• _Problem to solve_
The response should be a precise copy of every entry.

※ ※ ※

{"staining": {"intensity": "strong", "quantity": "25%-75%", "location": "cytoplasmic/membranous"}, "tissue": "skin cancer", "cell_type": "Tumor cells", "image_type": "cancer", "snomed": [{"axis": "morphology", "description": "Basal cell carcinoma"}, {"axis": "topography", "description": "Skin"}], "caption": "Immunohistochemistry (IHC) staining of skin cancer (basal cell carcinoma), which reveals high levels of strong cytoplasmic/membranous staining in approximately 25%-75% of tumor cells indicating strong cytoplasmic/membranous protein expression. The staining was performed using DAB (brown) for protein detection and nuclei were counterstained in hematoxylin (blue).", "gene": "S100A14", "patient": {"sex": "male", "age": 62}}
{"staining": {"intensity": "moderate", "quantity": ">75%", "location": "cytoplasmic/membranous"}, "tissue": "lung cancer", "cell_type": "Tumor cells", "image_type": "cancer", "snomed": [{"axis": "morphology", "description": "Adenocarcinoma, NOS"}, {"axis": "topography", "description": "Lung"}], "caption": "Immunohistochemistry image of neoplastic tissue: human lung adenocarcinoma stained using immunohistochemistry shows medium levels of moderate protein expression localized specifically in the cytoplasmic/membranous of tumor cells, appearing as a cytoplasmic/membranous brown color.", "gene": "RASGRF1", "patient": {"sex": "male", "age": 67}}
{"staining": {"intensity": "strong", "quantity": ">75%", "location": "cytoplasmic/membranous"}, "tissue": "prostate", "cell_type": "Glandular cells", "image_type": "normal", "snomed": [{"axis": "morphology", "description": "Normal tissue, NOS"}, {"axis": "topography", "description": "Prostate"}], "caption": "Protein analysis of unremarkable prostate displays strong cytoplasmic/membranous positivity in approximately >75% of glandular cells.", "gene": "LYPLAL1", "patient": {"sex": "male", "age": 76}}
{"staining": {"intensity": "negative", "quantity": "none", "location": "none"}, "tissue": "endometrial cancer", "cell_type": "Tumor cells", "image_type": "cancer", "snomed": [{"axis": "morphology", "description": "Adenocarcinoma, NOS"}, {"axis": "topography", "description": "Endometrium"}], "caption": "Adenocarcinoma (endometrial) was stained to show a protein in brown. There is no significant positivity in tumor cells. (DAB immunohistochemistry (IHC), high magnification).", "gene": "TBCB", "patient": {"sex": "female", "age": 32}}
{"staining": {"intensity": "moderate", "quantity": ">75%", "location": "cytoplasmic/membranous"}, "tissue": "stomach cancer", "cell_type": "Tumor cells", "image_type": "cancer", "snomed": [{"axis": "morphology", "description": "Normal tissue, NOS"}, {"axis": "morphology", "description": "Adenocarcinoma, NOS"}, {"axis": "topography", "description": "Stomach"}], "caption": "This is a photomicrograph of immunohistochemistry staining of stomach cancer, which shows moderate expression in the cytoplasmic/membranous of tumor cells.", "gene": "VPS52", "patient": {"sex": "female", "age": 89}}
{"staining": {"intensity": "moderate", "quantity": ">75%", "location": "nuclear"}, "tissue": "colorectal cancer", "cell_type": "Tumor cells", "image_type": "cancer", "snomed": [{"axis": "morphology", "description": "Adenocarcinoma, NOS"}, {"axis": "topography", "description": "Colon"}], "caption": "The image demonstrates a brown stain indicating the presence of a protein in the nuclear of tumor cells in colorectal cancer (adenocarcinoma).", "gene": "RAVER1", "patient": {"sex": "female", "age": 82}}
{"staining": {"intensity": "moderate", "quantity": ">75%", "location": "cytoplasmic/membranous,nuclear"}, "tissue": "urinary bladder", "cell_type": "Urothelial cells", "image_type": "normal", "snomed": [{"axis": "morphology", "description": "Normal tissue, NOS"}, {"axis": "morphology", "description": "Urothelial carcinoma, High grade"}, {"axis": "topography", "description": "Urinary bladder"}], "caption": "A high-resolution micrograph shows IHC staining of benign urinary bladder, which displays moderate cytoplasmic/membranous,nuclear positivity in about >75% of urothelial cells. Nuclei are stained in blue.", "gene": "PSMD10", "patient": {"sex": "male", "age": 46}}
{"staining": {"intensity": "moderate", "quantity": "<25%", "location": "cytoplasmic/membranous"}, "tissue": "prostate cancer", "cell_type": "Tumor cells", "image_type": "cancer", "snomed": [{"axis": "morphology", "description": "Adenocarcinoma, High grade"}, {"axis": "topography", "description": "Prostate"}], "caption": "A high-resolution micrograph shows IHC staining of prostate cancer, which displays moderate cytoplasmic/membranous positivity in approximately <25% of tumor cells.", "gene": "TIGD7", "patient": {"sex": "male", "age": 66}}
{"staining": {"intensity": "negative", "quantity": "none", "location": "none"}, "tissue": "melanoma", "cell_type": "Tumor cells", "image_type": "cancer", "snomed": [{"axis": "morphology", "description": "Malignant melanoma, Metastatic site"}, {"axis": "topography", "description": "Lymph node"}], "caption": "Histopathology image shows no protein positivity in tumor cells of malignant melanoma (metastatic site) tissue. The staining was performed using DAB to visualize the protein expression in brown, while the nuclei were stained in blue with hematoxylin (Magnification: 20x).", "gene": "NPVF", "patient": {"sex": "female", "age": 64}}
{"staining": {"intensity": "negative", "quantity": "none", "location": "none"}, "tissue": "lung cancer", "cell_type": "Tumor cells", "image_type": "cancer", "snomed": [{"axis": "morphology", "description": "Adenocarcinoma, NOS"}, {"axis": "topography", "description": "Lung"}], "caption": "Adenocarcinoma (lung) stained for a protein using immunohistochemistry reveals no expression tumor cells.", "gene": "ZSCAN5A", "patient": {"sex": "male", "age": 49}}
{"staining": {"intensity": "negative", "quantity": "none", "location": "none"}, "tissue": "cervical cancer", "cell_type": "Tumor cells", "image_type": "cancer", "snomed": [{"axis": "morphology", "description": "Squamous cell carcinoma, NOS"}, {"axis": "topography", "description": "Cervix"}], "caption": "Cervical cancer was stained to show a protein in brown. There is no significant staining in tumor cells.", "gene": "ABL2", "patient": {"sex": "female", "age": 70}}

※ ※ ※

• _Response to the task_
{"staining": {"intensity": "strong", "quantity": "25%-75%", "location": "cytoplasmic/membranous"}, "tissue": "skin cancer", "cell_type": "Tumor cells", "image_type": "cancer", "snomed": [{"axis": "morphology", "description": "Basal cell carcinoma"}, {"axis": "topography", "description": "Skin"}], "caption": "Immunohistochemistry (IHC) staining of skin cancer (basal cell carcinoma), which reveals high levels of strong cytoplasmic/membranous staining in approximately 25%-75% of tumor cells indicating strong cytoplasmic/membranous protein expression. The staining was performed using DAB (brown) for protein detection and nuclei were counterstained in hematoxylin (blue).", "gene": "S100A14", "patient": {"sex": "male", "age": 62}}
{"staining": {"intensity": "moderate", "quantity": ">75%", "location": "cytoplasmic/membranous"}, "tissue": "lung cancer", "cell_type": "Tumor cells", "image_type": "cancer", "snomed": [{"axis": "morphology", "description": "Adenocarcinoma, NOS"}, {"axis": "topography", "description": "Lung"}], "caption": "Immunohistochemistry image of neoplastic tissue: human lung adenocarcinoma stained using immunohistochemistry shows medium levels of moderate protein expression localized specifically in the cytoplasmic/membranous of tumor cells, appearing as a cytoplasmic/membranous brown color.", "gene": "RASGRF1", "patient": {"sex": "male", "age": 67}}
{"staining": {"intensity": "strong", "quantity": ">75%", "location": "cytoplasmic/membranous"}, "tissue": "prostate", "cell_type": "Glandular cells", "image_type": "normal", "snomed": [{"axis": "morphology", "description": "Normal tissue, NOS"}, {"axis": "topography", "description": "Prostate"}], "caption": "Protein analysis of unremarkable prostate displays strong cytoplasmic/membranous positivity in approximately >75% of glandular cells.", "gene": "LYPLAL1", "patient": {"sex": "male", "age": 76}}
{"staining": {"intensity": "negative", "quantity": "none", "location": "none"}, "tissue": "endometrial cancer", "cell_type": "Tumor cells", "image_type": "cancer", "snomed": [{"axis": "morphology", "description": "Adenocarcinoma, NOS"}, {"axis": "topography", "description": "Endometrium"}], "caption": "Adenocarcinoma (endometrial) was stained to show a protein in brown. There is no significant positivity in tumor cells. (DAB immunohistochemistry (IHC), high magnification).", "gene": "TBCB", "patient": {"sex": "female", "age": 32}}
{"staining": {"intensity": "moderate", "quantity": ">75%", "location": "cytoplasmic/membranous"}, "tissue": "stomach cancer", "cell_type": "Tumor cells", "image_type": "cancer", "snomed": [{"axis": "morphology", "description": "Normal tissue, NOS"}, {"axis": "morphology", "description": "Adenocarcinoma, NOS"}, {"axis": "topography", "description": "Stomach"}], "caption": "This is a photomicrograph of immunohistochemistry staining of stomach cancer, which shows moderate expression in the cytoplasmic/membranous of tumor cells.", "gene": "VPS52", "patient": {"sex": "female", "age": 89}}
{"staining": {"intensity": "moderate", "quantity": ">75%", "location": "nuclear"}, "tissue": "colorectal cancer", "cell_type": "Tumor cells", "image_type": "cancer", "snomed": [{"axis": "morphology", "description": "Adenocarcinoma, NOS"}, {"axis": "topography", "description": "Colon"}], "caption": "The image demonstrates a brown stain indicating the presence of a protein in the nuclear of tumor cells in colorectal cancer (adenocarcinoma).", "gene": "RAVER1", "patient": {"sex": "female", "age": 82}}
{"staining": {"intensity": "moderate", "quantity": ">75%", "location": "cytoplasmic/membranous,nuclear"}, "tissue": "urinary bladder", "cell_type": "Urothelial cells", "image_type": "normal", "snomed": [{"axis": "morphology", "description": "Normal tissue, NOS"}, {"axis": "morphology", "description": "Urothelial carcinoma, High grade"}, {"axis": "topography", "description": "Urinary bladder"}], "caption": "A high-resolution micrograph shows IHC staining of benign urinary bladder, which displays moderate cytoplasmic/membranous,nuclear positivity in about >75% of urothelial cells. Nuclei are stained in blue.", "gene": "PSMD10", "patient": {"sex": "male", "age": 46}}
{"staining": {"intensity": "moderate", "quantity": "<25%", "location": "cytoplasmic/membranous"}, "tissue": "prostate cancer", "cell_type": "Tumor cells", "image_type": "cancer", "snomed": [{"axis": "morphology", "description": "Adenocarcinoma, High grade"}, {"axis": "topography", "description": "Prostate"}], "caption": "A high-resolution micrograph shows IHC staining of prostate cancer, which displays moderate cytoplasmic/membranous positivity in approximately <25% of tumor cells.", "gene": "TIGD7", "patient": {"sex": "male", "age": 66}}
{"staining": {"intensity": "negative", "quantity": "none", "location": "none"}, "tissue": "melanoma", "cell_type": "Tumor cells", "image_type": "cancer", "snomed": [{"axis": "morphology", "description": "Malignant melanoma, Metastatic site"}, {"axis": "topography", "description": "Lymph node"}], "caption": "Histopathology image shows no protein positivity in tumor cells of malignant melanoma (metastatic site) tissue. The staining was performed using DAB to visualize the protein expression in brown, while the nuclei were stained in blue with hematoxylin (Magnification: 20x).", "gene": "NPVF", "patient": {"sex": "female", "age": 64}}
{"staining": {"intensity": "negative", "quantity": "none", "location": "none"}, "tissue": "lung cancer", "cell_type": "Tumor cells", "image_type": "cancer", "snomed": [{"axis": "morphology", "description": "Adenocarcinoma, NOS"}, {"axis": "topography", "description": "Lung"}], "caption": "Adenocarcinoma (lung) stained for a protein using immunohistochemistry reveals no expression tumor cells.", "gene": "ZSCAN5A", "patient": {"sex": "male", "age": 49}}
{"staining": {"intensity": "negative", "quantity": "none", "location": "none"}, "tissue": "cervical cancer", "cell_type": "Tumor cells", "image_type": "cancer", "snomed": [{"axis": "morphology", "description": "Squamous cell carcinoma, NOS"}, {"axis": "topography", "description": "Cervix"}], "caption": "Cervical cancer was stained to show a protein in brown. There is no significant staining in tumor cells.", "gene": "ABL2", "patient": {"sex": "female", "age": 70}}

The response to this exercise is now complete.